I sprinkled some salt and sugar crystals on top to add to the sweetness a bit-and I decided that this was a great idea. Nothing beats a pretzel bite, people. Nothing.
Whole Wheat Peanut Butter-Filled Pretzel Bites (with Wild Friends Nut Butter)
Servings: about 40-50 pretzel bites
For the pretzel bites:
1 and 1/2 teaspoons active dry yeast
2 tablespoons plus 1 teaspoon packed light brown sugar, divided
1/4 cup warm water (110-115°F)
1 cup warm milk (110-115°F)
1 and 1/2 cups all-purpose flour
1 and 1/2 cups whole wheat flour, plus more if needed and for rolling your dough
1/2 cup Wild Friends Chocolate Coconut Peanut Butter, or more if you like
6 cups water
4 teaspoons baking soda
For brushing onto the warm pretzel bites:
1/2 stick unsalted butter, melted
Coarse sea salt, for sprinkling
Sugar crystals, for sprinkling
1. For the pretzel bites: In the bowl of your standing mixer fitted with the paddle attachment, combine the yeast, 1 teaspoon brown sugar and warm water, and let the mixture stand until foamy, about 5-6 minutes.
2. In a separate bowl, stir remaining 2 tablespoons brown sugar into warm milk until dissolved.
3. With the mixer running on low speed, add both of the flours and the brown sugar/milk to the yeast mixture, mixing until a soft dough forms, adding up to 1/2 cup additional whole wheat flour, if necessary.
4. Turn out dough onto a lightly floured surface and gently knead a few times to form a smooth ball.
5. Transfer the dough to a clean bowl, cover with a light towel and let rise at room temperature, about 2 hours. (Meanwhile, if you choose to pipe your peanut butter out onto parchment paper and freeze it, now would be a good time.)

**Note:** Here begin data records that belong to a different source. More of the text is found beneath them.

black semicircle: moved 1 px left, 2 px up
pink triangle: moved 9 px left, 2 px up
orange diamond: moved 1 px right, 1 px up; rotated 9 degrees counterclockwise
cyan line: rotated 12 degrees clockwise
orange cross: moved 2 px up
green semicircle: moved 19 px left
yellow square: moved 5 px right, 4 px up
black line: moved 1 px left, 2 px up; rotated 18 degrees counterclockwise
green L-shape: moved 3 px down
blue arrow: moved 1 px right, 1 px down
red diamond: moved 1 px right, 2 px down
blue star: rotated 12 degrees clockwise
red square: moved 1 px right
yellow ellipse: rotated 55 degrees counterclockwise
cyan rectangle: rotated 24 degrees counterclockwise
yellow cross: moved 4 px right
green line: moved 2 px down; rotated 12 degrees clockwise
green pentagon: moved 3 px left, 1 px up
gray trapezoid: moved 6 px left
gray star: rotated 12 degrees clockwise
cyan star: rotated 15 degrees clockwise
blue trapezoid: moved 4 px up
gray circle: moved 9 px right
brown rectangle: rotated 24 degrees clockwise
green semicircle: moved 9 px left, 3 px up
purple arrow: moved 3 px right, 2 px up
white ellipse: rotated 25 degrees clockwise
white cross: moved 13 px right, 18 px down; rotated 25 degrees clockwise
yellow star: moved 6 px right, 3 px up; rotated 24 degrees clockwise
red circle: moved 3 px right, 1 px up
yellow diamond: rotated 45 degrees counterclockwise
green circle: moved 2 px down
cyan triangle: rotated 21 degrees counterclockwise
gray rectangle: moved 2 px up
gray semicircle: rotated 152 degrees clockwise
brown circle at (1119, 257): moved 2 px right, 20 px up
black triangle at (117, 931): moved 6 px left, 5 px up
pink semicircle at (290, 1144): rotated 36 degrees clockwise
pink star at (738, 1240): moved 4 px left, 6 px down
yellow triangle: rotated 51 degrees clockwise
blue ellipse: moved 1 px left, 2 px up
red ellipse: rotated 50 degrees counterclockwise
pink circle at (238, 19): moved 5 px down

6. Once the dough has risen, preheat the oven to 400 degrees with the racks in the upper and lower thirds, and line two rimmed baking sheets with parchment paper.
7. Turn out dough onto a lightly floured surface and cut into 4 equal pieces.
8. Lightly dust your hands with flour, then gently roll and stretch 1 piece of dough to form a 12-inch-long rope.
9. Flatten dough and arrange so a long side is nearest you, then roll out to a roughly 12- by 4-inch rectangle with a lightly floured rolling pin.
10. Gently press the frozen peanut butter drops into the lower third of the rectangle, leaving a 1/2-inch border along bottom edge.
11. Stretch bottom edge of dough up over the peanut butter drops and press tightly to seal, then roll up as tightly as possible to form a rope.
12. Cut the rope into individual pieces (you will be able to feel the frozen peanut butter inside the dough, so you will know where to cut it), squeezing the dough around the peanut butter on either side to tightly seal the pretzel bite and transfer to your prepared pan.
13. Repeat the process, making three more ropes with remaining dough and peanut butter and cut into pieces, transferring to the prepared baking pans.
14. Let the pretzel bites rest at room temperature, uncovered, about 30 minutes.
15. Meanwhile, the six cups of water to a boil in a Dutch oven or large saucepan.
16. Reduce heat to medium and stir in baking soda. (Careful-the water will bubble and rise!)
17. Cook the pretzel bites in batches in the water, turning once, until slightly puffed, about 20 seconds.
18. Transfer with a slotted spoon or tongs to prepared baking sheets.
19. Bake until puffed and golden-brown, about 15 minutes (cheese may ooze slightly).
20. Immediately after removing the pretzel bites from the oven, lightly brush each one with the melted butter and sprinkle with sea salt and sugar crystals.